Celui-ci écrivit la lettre, en fit la lecture à Betty, et la lui donna.

— Maintenant qu’en pensez-vous ? demanda missis Boffin.

— De la lettre, madame ? Elle est superbe.

— Non ; je parle de votre idée, reprit missis Boffin. Êtes-vous bien sûre d’être assez forte pour la mettre à exécution.

— J’aurai plus de force de cette manière-là qu’en faisant toute autre chose de ce qui m’est possible de faire.

— Ne dites pas cela, s’écria le boueur ; il y a une foule d’autres choses que vous feriez bien ; par exemple, tenir une maison.

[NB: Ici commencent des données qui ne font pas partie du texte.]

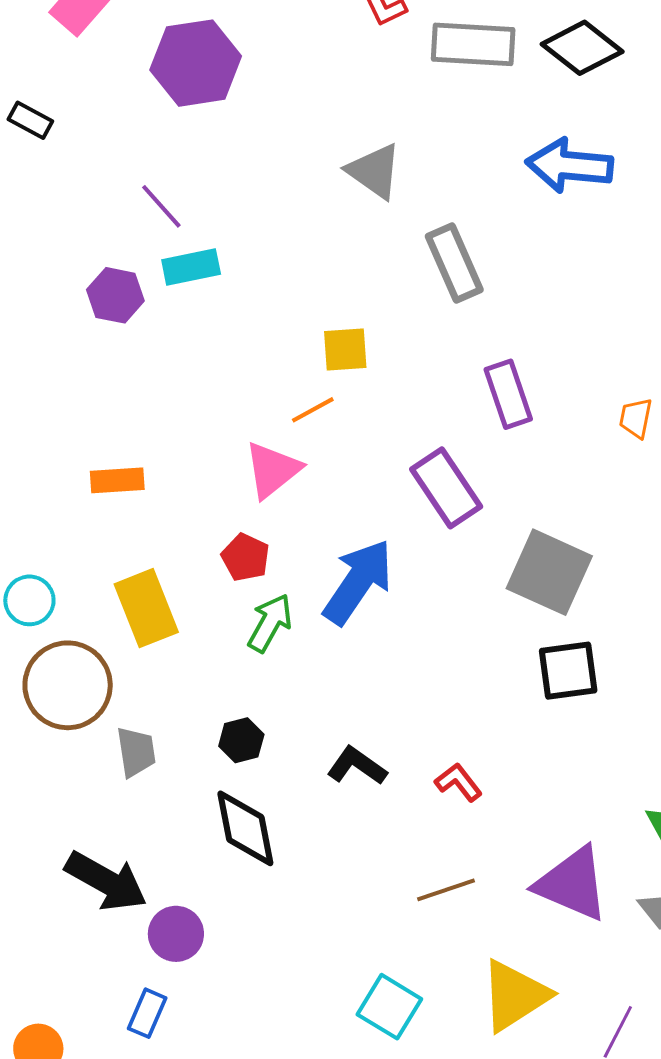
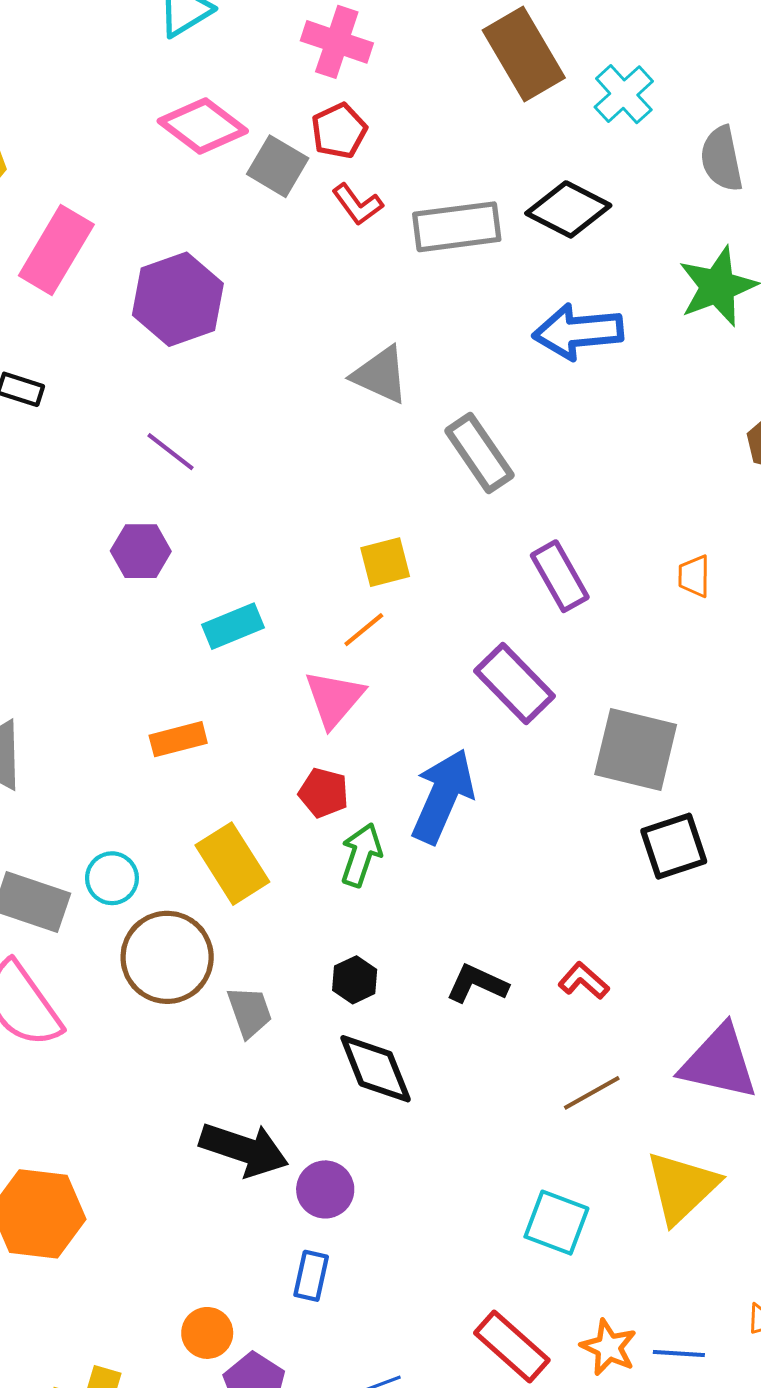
cyan rectangle: (191, 267) -> (233, 626), moved

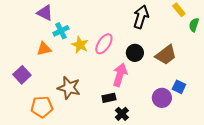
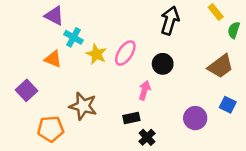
cyan cross: (61, 31) -> (73, 37), turned -35
orange triangle: (44, 49) -> (53, 59), turned 35
brown trapezoid: (166, 55) -> (220, 66), moved
pink arrow: (120, 75) -> (145, 90), size x0.7
blue square: (179, 87) -> (228, 105), moved

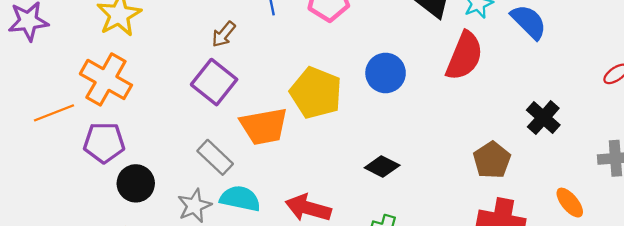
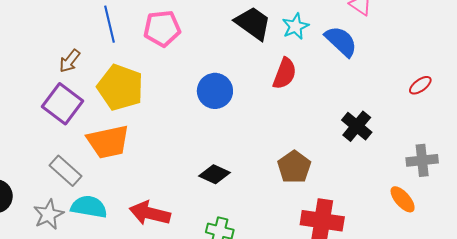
red semicircle: (464, 56) -> (285, 73), size x0.7
yellow pentagon: (316, 93) -> (120, 87), moved
brown pentagon: (492, 160) -> (294, 167), moved
orange ellipse: (570, 203) -> (403, 199), moved

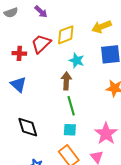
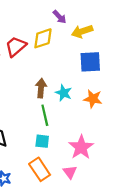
purple arrow: (41, 12) -> (60, 17), moved
cyan star: (77, 60) -> (64, 93), moved

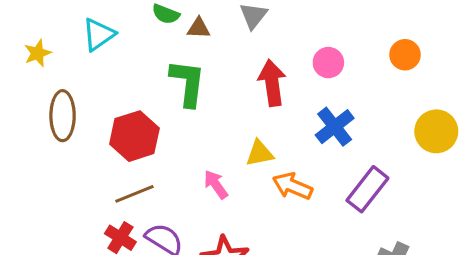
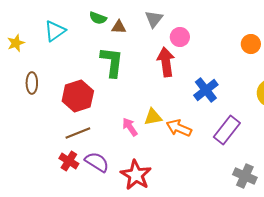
pink circle: (328, 63) -> (180, 37), moved
brown ellipse: (63, 116) -> (32, 83), size x0.7
yellow triangle: (260, 153) -> (153, 117), moved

Est-ce que cela vous déplairait d’aller au Bower, et de connaître un littérateur du nom de Wegg, qui demeure là avec une jambe de bois ? »

La vieille femme était à l’épreuve même de cette tentation ; pour toute réponse elle ajusta son chapeau et son châle.

« Malgré tout, dit Boffin je ne vous laisserais pas partir si je n’espérais pas qu’on fera de Salop un bon ouvrier en aussi peu de temps qu’on n’en a jamais fait. Mais qu’est-ce que vous avez là, Betty ? on dirait une poupée ? »

C’était le brillant officier qui avait monté la garde sur le lit de Johnny. La pauvre grand’mère le fit voir ; puis le remit dans sa robe. Elle remercia mister et missis Boffin, ainsi que le secrétaire ; et passant ses deux bras ridés autour du cou frais et jeune de Bella, elle répéta les paroles de Johnny : « Un baiser pour la jolie dame. »

Caché entre deux portes, Rokesmith la vit embrassée en mémoire de l’enfant qu’on avait appelé John Harmon ; et la vieille femme cheminait d’un pas résolu, fuyant la paralysie et la mendicité, qu’il regardait encore Bella.